Com salto astronômico de 2.500% em contratos e R$ 2 bilhões bloqueados, instituição financeira silencia diante de denúncias de descontos indevidos contra aposentados e pensionistas.

A transparência parece não ser a prioridade do Banco Master no momento. O liquidante da instituição financeira não respondeu aos questionamentos formais do Instituto Nacional do Seguro Social (INSS) sobre indícios de irregularidades em empréstimos consignados. O prazo para a apresentação de defesa venceu na última quinta-feira (12), deixando a autarquia sem esclarecimentos sobre um esquema que pode ter lesado milhares de brasileiros.

Diante do silêncio, o presidente do INSS, Gilberto Waller Junior, já sinalizou que novas medidas punitivas contra o banco estão sendo avaliadas e devem ser anunciadas logo após o Carnaval.

O Explosivo e Suspeito “Salto” do Credcesta

O que mais chama a atenção das autoridades é a progressão geométrica dos contratos do Credcesta, produto vinculado ao Master.
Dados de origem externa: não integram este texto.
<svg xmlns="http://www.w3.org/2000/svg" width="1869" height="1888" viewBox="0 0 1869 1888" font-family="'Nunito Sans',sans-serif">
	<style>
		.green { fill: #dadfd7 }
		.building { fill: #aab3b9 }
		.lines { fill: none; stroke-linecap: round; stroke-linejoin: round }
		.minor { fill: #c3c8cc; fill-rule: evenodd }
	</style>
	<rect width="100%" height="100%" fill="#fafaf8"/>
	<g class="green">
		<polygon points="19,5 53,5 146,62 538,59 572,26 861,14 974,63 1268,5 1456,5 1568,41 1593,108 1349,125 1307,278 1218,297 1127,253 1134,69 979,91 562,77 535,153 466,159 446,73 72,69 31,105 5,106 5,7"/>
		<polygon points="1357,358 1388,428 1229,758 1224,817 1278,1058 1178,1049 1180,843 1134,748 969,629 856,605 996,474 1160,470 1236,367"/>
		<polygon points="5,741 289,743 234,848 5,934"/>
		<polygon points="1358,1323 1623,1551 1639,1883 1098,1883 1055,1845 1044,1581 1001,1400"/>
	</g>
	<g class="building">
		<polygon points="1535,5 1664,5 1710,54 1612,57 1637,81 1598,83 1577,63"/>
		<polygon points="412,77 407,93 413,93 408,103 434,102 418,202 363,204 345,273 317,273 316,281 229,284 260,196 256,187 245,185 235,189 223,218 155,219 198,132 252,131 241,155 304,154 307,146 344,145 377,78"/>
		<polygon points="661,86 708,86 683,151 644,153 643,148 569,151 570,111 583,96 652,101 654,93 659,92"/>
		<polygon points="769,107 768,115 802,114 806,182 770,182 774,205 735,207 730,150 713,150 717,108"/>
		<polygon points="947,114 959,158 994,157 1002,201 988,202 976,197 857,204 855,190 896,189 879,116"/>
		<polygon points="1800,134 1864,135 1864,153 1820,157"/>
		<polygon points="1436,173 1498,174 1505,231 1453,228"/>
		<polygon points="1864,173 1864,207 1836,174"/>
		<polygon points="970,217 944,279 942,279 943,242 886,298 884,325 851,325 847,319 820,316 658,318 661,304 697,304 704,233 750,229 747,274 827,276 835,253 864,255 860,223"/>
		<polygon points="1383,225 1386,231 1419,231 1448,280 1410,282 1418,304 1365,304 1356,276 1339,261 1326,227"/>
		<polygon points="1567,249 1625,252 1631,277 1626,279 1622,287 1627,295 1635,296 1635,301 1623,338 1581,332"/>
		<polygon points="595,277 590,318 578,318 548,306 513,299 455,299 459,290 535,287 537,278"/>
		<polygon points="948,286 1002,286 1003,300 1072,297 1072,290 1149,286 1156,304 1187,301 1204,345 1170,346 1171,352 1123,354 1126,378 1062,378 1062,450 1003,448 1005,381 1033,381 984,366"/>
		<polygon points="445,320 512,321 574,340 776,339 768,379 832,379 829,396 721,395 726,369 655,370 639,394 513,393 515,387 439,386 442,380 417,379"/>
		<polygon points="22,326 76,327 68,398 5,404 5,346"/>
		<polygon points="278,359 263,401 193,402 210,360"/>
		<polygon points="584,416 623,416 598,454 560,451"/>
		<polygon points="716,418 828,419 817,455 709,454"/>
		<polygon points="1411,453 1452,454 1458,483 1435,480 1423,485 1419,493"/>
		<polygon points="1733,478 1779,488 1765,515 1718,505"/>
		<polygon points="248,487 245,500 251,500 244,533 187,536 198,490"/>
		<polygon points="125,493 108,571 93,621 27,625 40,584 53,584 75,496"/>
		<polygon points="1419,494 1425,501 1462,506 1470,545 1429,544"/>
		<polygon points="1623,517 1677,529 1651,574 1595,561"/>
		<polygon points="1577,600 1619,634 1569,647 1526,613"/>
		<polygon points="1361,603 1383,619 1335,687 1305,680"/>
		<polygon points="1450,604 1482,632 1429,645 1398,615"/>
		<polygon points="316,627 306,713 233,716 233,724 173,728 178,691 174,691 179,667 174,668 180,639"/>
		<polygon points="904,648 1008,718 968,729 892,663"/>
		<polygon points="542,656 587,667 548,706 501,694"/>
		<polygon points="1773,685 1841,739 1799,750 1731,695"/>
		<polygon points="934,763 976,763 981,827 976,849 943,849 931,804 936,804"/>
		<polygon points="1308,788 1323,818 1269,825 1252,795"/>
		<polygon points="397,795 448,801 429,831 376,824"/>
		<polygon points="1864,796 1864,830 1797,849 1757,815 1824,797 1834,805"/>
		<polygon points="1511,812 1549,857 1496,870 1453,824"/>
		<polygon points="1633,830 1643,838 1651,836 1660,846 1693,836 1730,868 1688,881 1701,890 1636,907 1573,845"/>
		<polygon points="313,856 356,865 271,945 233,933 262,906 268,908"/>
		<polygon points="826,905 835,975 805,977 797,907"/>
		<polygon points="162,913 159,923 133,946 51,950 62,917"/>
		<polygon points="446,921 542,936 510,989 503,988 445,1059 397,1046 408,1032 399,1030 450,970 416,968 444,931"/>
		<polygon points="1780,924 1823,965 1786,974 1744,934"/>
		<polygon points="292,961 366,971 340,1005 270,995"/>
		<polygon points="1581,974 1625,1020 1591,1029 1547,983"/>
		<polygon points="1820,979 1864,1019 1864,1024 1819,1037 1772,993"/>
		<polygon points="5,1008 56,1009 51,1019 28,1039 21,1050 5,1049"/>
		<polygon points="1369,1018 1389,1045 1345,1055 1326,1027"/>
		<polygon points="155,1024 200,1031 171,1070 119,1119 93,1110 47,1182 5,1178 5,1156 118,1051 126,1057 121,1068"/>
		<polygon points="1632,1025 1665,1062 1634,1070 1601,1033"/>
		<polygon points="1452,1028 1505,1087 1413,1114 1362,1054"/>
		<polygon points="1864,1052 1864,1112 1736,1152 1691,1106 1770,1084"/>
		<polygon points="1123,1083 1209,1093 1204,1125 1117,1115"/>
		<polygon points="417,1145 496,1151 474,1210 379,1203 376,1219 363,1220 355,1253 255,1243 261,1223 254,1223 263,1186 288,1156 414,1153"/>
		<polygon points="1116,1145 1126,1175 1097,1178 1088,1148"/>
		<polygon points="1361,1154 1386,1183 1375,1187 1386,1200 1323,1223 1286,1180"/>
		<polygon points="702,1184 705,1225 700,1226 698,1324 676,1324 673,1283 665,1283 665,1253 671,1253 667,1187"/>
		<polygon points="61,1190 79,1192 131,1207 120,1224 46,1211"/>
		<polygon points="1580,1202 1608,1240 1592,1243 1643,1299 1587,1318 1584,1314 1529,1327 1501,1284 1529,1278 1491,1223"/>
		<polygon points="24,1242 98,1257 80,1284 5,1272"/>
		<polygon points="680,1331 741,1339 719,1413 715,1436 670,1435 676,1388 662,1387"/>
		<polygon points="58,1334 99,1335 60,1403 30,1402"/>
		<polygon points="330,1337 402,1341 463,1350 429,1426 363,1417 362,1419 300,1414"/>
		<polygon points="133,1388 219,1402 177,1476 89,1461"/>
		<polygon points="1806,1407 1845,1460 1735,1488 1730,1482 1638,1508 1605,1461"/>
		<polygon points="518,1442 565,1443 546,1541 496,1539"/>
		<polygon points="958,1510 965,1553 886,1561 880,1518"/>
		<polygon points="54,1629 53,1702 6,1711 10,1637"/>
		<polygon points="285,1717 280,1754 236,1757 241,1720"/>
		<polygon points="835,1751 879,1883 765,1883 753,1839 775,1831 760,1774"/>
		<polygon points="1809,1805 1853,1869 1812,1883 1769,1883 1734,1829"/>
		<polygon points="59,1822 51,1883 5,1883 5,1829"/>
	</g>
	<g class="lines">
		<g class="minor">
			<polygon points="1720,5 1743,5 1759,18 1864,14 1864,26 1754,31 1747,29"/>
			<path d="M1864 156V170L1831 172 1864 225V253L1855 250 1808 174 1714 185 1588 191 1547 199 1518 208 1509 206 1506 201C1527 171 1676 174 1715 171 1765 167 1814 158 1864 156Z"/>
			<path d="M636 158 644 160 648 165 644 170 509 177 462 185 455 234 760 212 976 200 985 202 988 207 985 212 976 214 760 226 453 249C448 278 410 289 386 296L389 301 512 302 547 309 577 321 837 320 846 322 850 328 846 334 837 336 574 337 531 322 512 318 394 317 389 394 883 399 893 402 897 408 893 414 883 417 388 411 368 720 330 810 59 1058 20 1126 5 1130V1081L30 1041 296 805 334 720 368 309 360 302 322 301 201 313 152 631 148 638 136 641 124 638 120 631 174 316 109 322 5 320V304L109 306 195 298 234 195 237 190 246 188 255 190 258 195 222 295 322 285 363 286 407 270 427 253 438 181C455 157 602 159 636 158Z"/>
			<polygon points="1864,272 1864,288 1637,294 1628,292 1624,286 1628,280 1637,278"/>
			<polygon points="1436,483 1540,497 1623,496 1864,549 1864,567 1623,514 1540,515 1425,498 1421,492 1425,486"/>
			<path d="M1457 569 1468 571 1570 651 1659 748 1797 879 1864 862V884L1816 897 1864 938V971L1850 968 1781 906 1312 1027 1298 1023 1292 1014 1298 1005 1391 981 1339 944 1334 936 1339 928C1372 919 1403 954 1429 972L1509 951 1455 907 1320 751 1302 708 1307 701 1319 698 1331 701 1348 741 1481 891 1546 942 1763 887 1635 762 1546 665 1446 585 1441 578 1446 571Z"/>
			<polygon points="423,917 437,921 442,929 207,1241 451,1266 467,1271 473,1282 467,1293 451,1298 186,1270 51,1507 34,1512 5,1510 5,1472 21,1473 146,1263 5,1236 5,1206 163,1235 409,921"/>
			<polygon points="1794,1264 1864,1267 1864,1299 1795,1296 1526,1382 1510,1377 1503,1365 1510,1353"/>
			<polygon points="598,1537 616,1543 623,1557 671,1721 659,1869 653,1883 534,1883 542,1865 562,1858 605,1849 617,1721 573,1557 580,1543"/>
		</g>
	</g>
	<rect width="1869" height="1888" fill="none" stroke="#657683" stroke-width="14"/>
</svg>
Os números revelam um crescimento que desafia a lógica do mercado comum:

  • Em 2022: Eram registrados 104,8 mil contratos de benefício consignado.
  • Em 2024: O número saltou para impressionantes 2,75 milhões de operações.

Essa expansão súbita é um dos pilares da investigação, que busca entender como o produto ganhou tamanha escala em tão pouco tempo e se houve práticas abusivas ou fraudulentas na adesão desses novos clientes.


R$ 2 Bilhões Bloqueados e Milhares de Vítimas

A reação do INSS foi drástica para proteger o Erário e os segurados. Atualmente, cerca de R$ 2 bilhões em repasses destinados ao Master estão bloqueados pela autarquia. A medida afeta diretamente mais de 250 mil empréstimos que estão sob rigorosa análise por suspeita de fraude.

O Ministério Público Federal (MPF) também entrou no caso, recomendando que o pagamento de recursos priorize imediatamente os aposentados e pensionistas que foram vítimas de descontos indevidos em seus benefícios. A Procuradoria da República no Distrito Federal já conduz um inquérito civil público para apurar a fundo essas supostas fraudes.